Why can’t the bad apples wear name tags? Sorting out good from bad in forensics

As we have written on this blog many times, it is incumbent upon everyone (judges, prosecutors, jurors, defendants, and defense counsel) involved in the criminal justice system to be skeptical of the forensic science reports produced in court. In fact, it is essential. The few bad apples don’t wear name tags around their necks that tells us that they are the bad apple. The scientific way is that of skepticism until verifiable, validated proof is presented.


Here is a trying story of a bad apple that went undetected and even rewarded through the years. It is a cautionary tale of what can happen and what can go undetected for many years. We need to be skeptical.

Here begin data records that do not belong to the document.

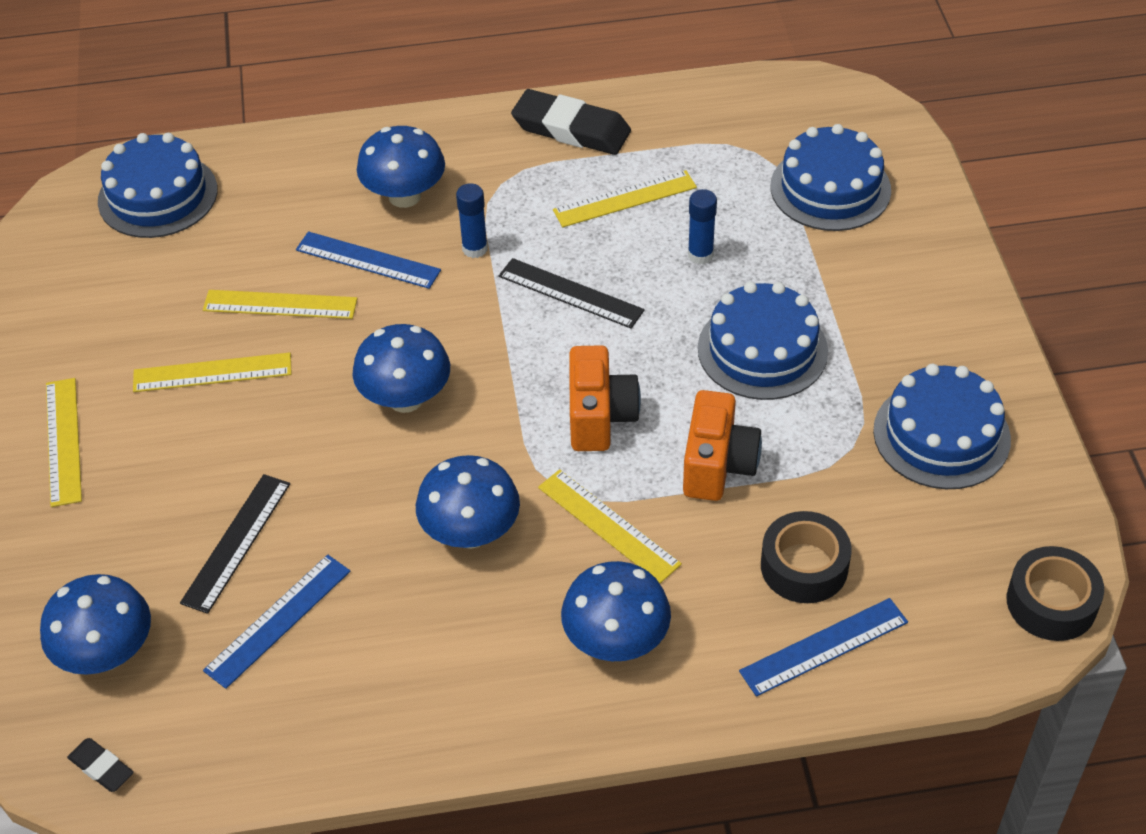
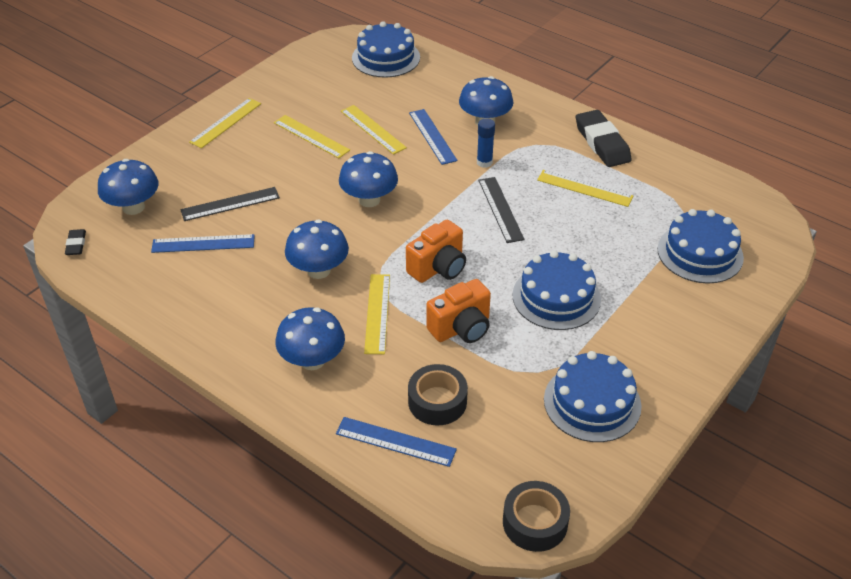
camera: 45 degrees right, 5 degrees down
(700, 255) = (586, 236): blue glue stick -> none

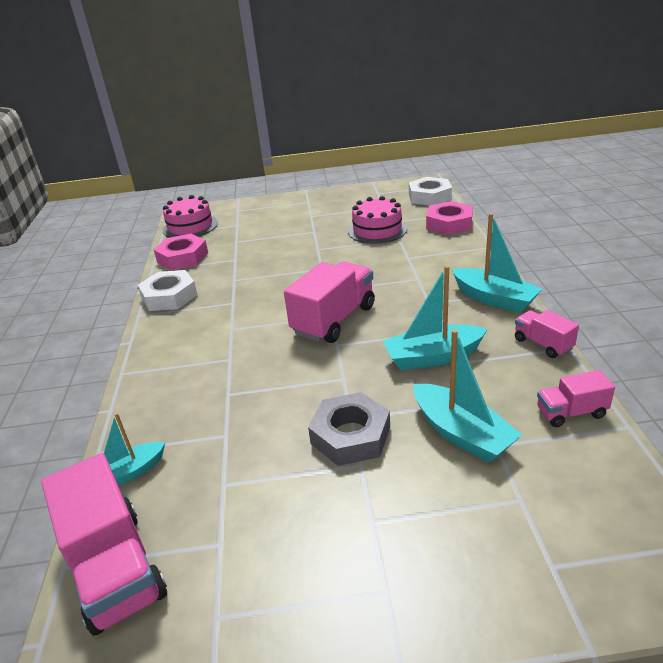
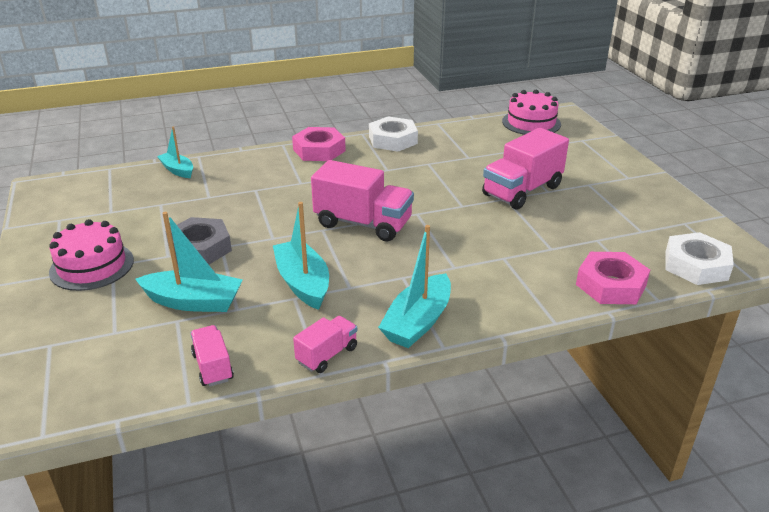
camera: 75 degrees right, 0 degrees up
(115, 568) = (103, 183): pink truck -> pink truck (522, 191)
(182, 257) = (464, 132): pink nut -> pink nut (319, 150)
(377, 230) = (568, 231): pink cake -> pink cake (92, 266)
(461, 433) = (194, 302): turquoise boat -> turquoise boat turned 120 degrees counterclockwise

According to an article published last week in the Huffington Post:

North Carolina State Bureau of Investigation Forensics Scandal Grows With New Evidence of Fraud

A forensics expert for the North Carolina State Bureau of Investigation repeatedly lied on the stand while providing testimony crucial to the 2003 conviction of a novelist accused of murdering his wife, a state judge wrote in a lengthy order published last week.

Michael Peterson’s conviction was overturned and he was granted a new trial in December 2011. In his May 9 order, Durham County Judge Orlando Hudson affirmed the decision and described at length how the expert, Duane Deaver, an agent with the North Carolina State Bureau of Investigation, misled the jury about his qualifications and the reliability of his scientific opinions in the Peterson case.

The revelations of misconduct in the Peterson case are only the latest developments in a nearly three-year scandal that has badly battered the credibility of North Carolina’s criminal justice system. An independent audit completed in 2010 found that agents at the state crime lab manipulated and withheld the results of hundreds of tests to confirm the presence of blood, tainting prosecutions based on that evidence. Deaver was implicated in some of the most serious misconduct, including hiding exculpatory test results from defense attorneys in a murder case.

The allegations in Hudson’s order involve the agency’s bloodstain analysis unit, which was separate from the blood analysis unit and not previously implicated. Bloodstain analysis examines stains to determine how a violent crime may have been committed. Deaver led the unit and trained other agents who worked there in bloodstain analysis.

“Obviously, the findings call into question another major area where there apparently was also widespread misconduct,” said James Coleman, a professor at the Duke University law school and cofounder of the law school’s Wrongful Convictions Clinic. “It’s just another indication of how broad the problem likely is.”

An attorney for Deaver did not respond to a request for comment.

Hudson accused Deaver of perjuring himself while testifying against Peterson, a Durham novelist whose wife’s dead body was found in 2001 at the bottom of a flight of stairs in their home. Peterson argued that his wife died as a result of an accidental fall. Prosecutors called it premeditated murder, relying on Deaver’s interpretation of blood stains.

But an investigation by Peterson’s lawyers found that Deaver grossly exaggerated his experience in analyzing bloodstains at crime scenes during the trial and that the experiments he conducted in the Peterson case were amateurish and unscientific. Deaver had a degree in zoology and lied about being tutored in bloodstain analysis by a senior expert in the field.

Deaver “deliberately and intentionally misled the jury at Mr. Peterson’s trial about the scientific basis and acceptability of his opinions, methods and experiments,” Hudson wrote.

The case against Peterson was circumstantial, and Deaver’s expert testimony was the only evidence presented to the jury to support the state’s charge of premeditated murder. From the stand, Deaver told the jury that he worked on 500 cases involving bloodstain analysis. In fact, he had worked on just 54 bloodstain cases. Deaver also testified that he worked on 15 cases where he was called on to use bloodstain analysis to distinguish an accidental fall from an assault. Records showed Deaver had done no such work.

Hudson said from the bench that he believed Deaver was guilty of perjury in the case. But no charges have been filed against him. In response to queries from the Huffington Post about whether charges would be brought against Deaver, Noelle Talley, a spokeswoman for the attorney general’s office, said that is the responsibility of county prosecutors.

“In North Carolina, criminal prosecutorial decisions are made by District Attorneys who are locally elected by the people of their districts,” Talley said in an email.

Roy Cooper, the attorney general, confirmed in January 2012 that an internal investigation was underway of past cases involving the state’s bloodstain analysis unit, which was disbanded in 2011. Talley did not respond to a request for comment on the probe.

Deaver, who was fired in January 2011, is also at the center of a growing web of litigation that could ultimately cost North Carolina millions. In one lawsuit, he is accused of deliberately withholding lab results that would have helped prove the innocence of a Raleigh man accused of murdering a prostitute. That man, Greg Taylor, spent nearly 20 years in prison before being exonerated by a state commission charged with investigating prisoners’ claims of innocence.

Peterson has been released on bond pending a new trial.